Afin d'améliorer la prise en charge de cette affection rare mais grave, l'AFPRAL lance une campagne de sensibilisation sur la conduite à tenir en cas de suspicion de choc et sur le bon usage des stylos autoinjecteurs d’adrénaline.

Cette campagne vise tous les publics éventuellement amenés à pratiquer cette injection, professionnels de santé ou non. Elle durera jusqu’à la rentrée scolaire.
Une campagne pour promouvoir le traitement d'urgence de l'anaphylaxie

Une campagne pour promouvoir le traitement d'urgence de l'anaphylaxie


Le choc anaphylactique, une complication potentiellement gravissime de l'allergie
Le choc anaphylactique est une complication aiguë de l'allergie, pouvant se manifester notamment par une urticaire géante, des œdèmes, destroubles du rythme cardiaque et une hypotension sévère, ce qui  peut mettre la vie de la personne allergique en danger immédiat.

Face à cette situation d'urgence absolue, l'injection intramusculaire d'adrénaline est le traitement symptomatique de référence, en attendant une prise en charge médicale plus complète.

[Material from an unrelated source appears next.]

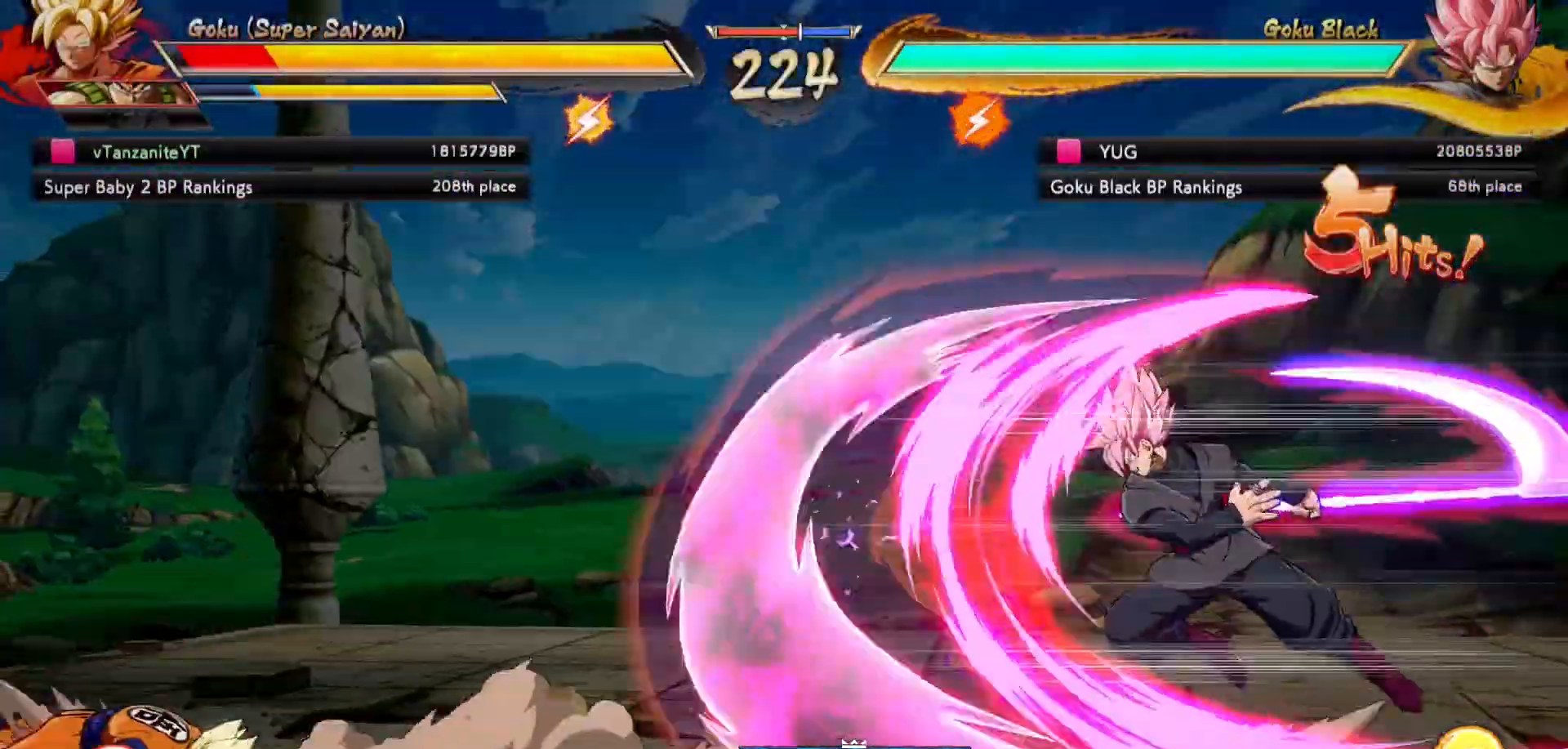
{"buttons": ["DPAD_LEFT"], "left_stick": "center", "right_stick": "center", "events": [[17, "X", "down"], [100, "X", "up"], [233, "X", "down"], [333, "X", "up"]]}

250 à 300 chocs anaphylactiques par an en France, chiffre en augmentation
En France, en 2012, le Réseau d'Allergovigilance a identifié environ 250 cas de chocs anaphylactiques, dont 150 liés à une allergie alimentaire et une trentaine aux piqûres de guêpe ou d'abeille.

Avec plus de 2 millions de Français souffrant d'allergie alimentaire, le nombre de chocs anaphylactiques annuels est en augmentation en France : +19 % entre 2011 et 2013.

Chaque année, plusieurs décès sont liés à une prise en charge médicale trop tardive de cette complication allergique, souligne l'AFPRAL, pour qui le risque de choc anaphylactique est encore trop sous-estimé dans le monde médical.
 
L'injection d'adrénaline peut être effectuée par un proche, un aidant scolaire, etc.
L'association rappelle que l'utilisation par un tiers d'un stylo autoinjecteur d'adrénaline n'est plus considérée comme un acte médical depuis un avis donné par le Conseil national de l'Ordre des médecins le 30 août 2000, avis permettant l'injection par les proches ou le personnel scolaire : "Il nous apparaît évident, qu'à ces proches évoqués dans le protocole doivent être assimilés, dans le cadre d'une bonne compréhension et d'une bonne mise en pratique de la solidarité nationale, les personnels de la communauté éducative" (source : Integrascol, 2009).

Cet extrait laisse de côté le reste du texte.